Les institutions scientifiques fournissent un bon exemple des ravages que peut faire le lobbying, elles sont loin d’être les seules. Mais quelles solutions faut-il rechercher ? Je suis d’accord pour dire que l’une d’entre elles doit être une réforme de la justice administrative.
Comment faire, par exemple, pour que les citoyens puissent mieux connaître contrôler la réalité de ce que font les organismes de recherche ?
Il faudrait des lois permettant un contrôle citoyen plus large et plus rapide. De nos jours, même un simple litige portant sur la communication d’un document peut noyer un justiciable, et c’est vrai pour toutes les administrations. A fortiori pour les universités et les organismes de recherche, qui sont très influents et que l’ordonnancement actuel rapproche singulièrement de la justice (notamment, administrative) par de nombreuses voies.
Il est intéressant de lire, à ce sujet, l’extrait qui suit de l’article d’Isablle Debergue du 28 juin dernier :
http://www.agoravox.fr/article.php3?id_article=11051
"Pour des raisons évidentes, ce point de vue des justiciables ne saurait coïncider avec celui tacitement exprimé dans le rapport récent de l’Inspection générale des services judiciaires, un service dont le fonctionnement et les approches trouvent à peu près leur équivalent dans la Mission permanente d’inspection des juridictions administratives. Comme le Conseil supérieur des tribunaux administratifs et des cours administratives d’appel (CSTACAA) correspond assez bien à ce que représente, dans le domaine judiciaire, le Conseil supérieur de la magistrature.

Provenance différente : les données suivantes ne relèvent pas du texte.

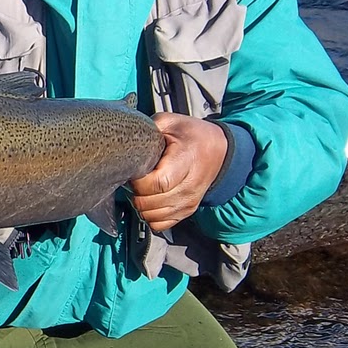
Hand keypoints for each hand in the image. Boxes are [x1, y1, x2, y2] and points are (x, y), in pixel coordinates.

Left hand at [128, 113, 227, 231]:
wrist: (218, 152)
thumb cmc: (193, 136)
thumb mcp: (172, 122)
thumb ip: (150, 128)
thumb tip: (129, 136)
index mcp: (185, 161)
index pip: (157, 183)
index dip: (138, 180)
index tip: (134, 171)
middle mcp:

Avec une différence : les magistrats de l’ordre judiciaire ne revendiquent pas, à ma connaissance, la condition de hauts fonctionnaires et de corps recruté par la voie de l’ENA, comme le fait le Syndicat de la juridiction administrative. Ils n’affichent, non plus, cette qualification dans les prépas des concours, comme on peut le lire dans des plaquettes destinées aux futurs candidats à la fonction de juge administratif. Mais, justement, si on se réclame de la « haute fonction publique », ne devrait-on être encore plus redevable de ses actes ? Paradoxalement, les différences semblent aller dans le sens opposé à cette logique, y compris en ce qui concerne l’évaluation.
Si, dans un avis du 20 mai 2005, le Conseil supérieur de la magistrature se penche sur les questions d’évaluation et envisage même « la généralisation de l’évaluation à certains magistrats actuellement non évalués », la plus haute instance de la juridiction administrative adresse aux citoyens un message très différent. Le site du Conseil d’Etat leur explique, à propos des garanties d’indépendance, que : a) Tout d’abord, la gestion du Conseil d’État et de ses membres est assurée de façon interne... b) Même si les textes ne garantissent pas l’inamovibilité des membres du Conseil, en pratique, cette garantie existe... c) Si l’avancement de grade se fait, en théorie, au choix, il obéit, dans la pratique, strictement à l’ancienneté, ce qui assure aux membres du Conseil d’État une grande indépendance.... Mais le justiciable « de base » peut penser à un autre type de garanties d’indépendance. Par exemple, sur le plan de la séparation des carrières, comme le rapport parlementaire sur l’affaire d’Outreau le recommande pour la juridiction pénale. Un domaine où la juridiction administrative ne connaît aucune réelle incompatibilité.
Pourquoi un élargissement de la responsabilité des juges, uniquement pour la juridiction pénale ? Il en est de même pour l’évaluation, qui au fond en est indissociable. Pourquoi une séparation des carrières seulement pour cette juridiction, et uniquement entre le Siège et le Parquet ? Alors que, par exemple, toutes les administrations, tous les établissements publics sont des justiciables, et pas seulement de la juridiction administrative... De même, ne devrait-on pas séparer les fonctions de garde des Sceaux ou de ministre de la Justice de tout autre mandat ? Et si on reconnaît l’existence de manquements et de violations de règles et de principes de la part des juges, ne devrait-on fournir aux justiciables des moyens de prévention appropriés, notamment dans le domaine de la récusation, qui reste à ce jour un terrain « maudit » ? Autant d’interrogations qui ne sont pas vraiment nouvelles, mais qui embarrassent de nombreux décideurs. Pourtant, s’il faut être conséquent, il ne me semble pas qu’on puisse valablement éluder ces questions auxquelles pense tout justiciable quelque peu renseigné sur la réalité des institutions françaises."